The fact that in APS-C lenses the large front lens, larger than the sensor, does not mean that the back is not resized for proper focusing, otherwise there should be no point in making an APS-c lens, they would only make FullFrame lenses.

All the companies that make lenses, have lenses in their catalog that are optimized for FullFrame and lenses that are optimized for APS-C, so applying the concept of crop of fullframe lenses to aps-c lenses might be a wrong concept to begin with.

Again in this image you can also see the coverage of a cine sensor such as that of the BlackMagic Cinema Camera 4k, which is claimed to be an s35, slightly smaller in size than the aps-c, about half a millimeter in width and a millimeter and a half in height, this means that the lens is slightly abundant with respect to the sensor, just enough to avoid the risks of any vignetting with a wider angle lens, but at the same time no crop factors are risked that would force strange calculations or purchases on wide-angle lenses that are pushed.

This size factor allows me to safely say that on S35 machines like the BlackMagic Cinema Camera, quality lenses designed for APS-C are the optimal choice as a focal length-to-sensor ratio.
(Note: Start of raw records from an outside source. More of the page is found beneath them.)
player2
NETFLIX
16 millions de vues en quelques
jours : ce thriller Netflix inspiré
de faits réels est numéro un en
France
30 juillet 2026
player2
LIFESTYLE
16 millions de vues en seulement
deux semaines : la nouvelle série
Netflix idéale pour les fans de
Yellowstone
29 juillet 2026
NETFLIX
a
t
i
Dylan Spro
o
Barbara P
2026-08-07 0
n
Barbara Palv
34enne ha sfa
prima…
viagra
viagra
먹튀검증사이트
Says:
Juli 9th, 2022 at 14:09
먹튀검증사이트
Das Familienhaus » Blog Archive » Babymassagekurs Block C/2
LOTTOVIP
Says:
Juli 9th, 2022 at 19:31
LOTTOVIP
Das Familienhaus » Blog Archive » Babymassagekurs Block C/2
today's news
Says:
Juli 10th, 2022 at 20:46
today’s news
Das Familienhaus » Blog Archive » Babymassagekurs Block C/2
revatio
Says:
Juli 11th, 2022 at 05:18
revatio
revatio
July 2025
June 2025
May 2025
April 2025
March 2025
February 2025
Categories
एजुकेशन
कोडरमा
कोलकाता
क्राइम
Why do I use the conditional verb? Because having done a bit of practical experimentation with multiple lenses, I have found that lens manufacturers really want to hurt their users … depending on the lenses, from the same manufacturer, there are aps-c lenses that insert the Crop or not, depending on how the lens groups within the lens are constructed and positioned..
So in a nutshell … you have to try and compare the lenses when you take them to see how and if they have a crop factor.

An example ? Canon’s excellent 17-55 2.8 is an APS-C lens designed for APS-C sensors but in reality it has only been optimized the rear lens for the APS-C format, it retains the crop as the position and management of internal lenses, so if you put this lens in 55mm we will have the same crop as if we had put a 55mm full frame lens…

For the proponents that focal length/angle is determined only by the internal lens spacing I remember that the different shape of the lenses determines the ability to collect light and convey rays from multiple directions, so the most pushed wide angle lenses are called fish eyes not only because of the angular reading ability but also because of the shape that resembles a fish eye dome, also if it was as they say it is only that, please explain to me the existence of focal multipliers, which allow you to double the focal length by not really lengthening the lens by the same distance from the sensor (200mm that becomes 400mm, but I don’t lengthen it by 20cm the tele), and focal reducers, which since the 1940s have existed either to be put in front of the lens (from anamorphic lenses to additional wide-angle lenses), or those like the speedboosters from metabone that pick up information that could not exist.
I reiterate the notion that there are lenses created for sensors to size and lenses cut for sensors to size, so the results are different and confirm both the crop and non-crop concepts, only that technically it is cheaper to cut a lens to size of a sensor or apply the crop directly than to introduce a focal reducer and then get the true focal length both as focal length (perspective distortion) and as focal angle (angular readability of the field of view).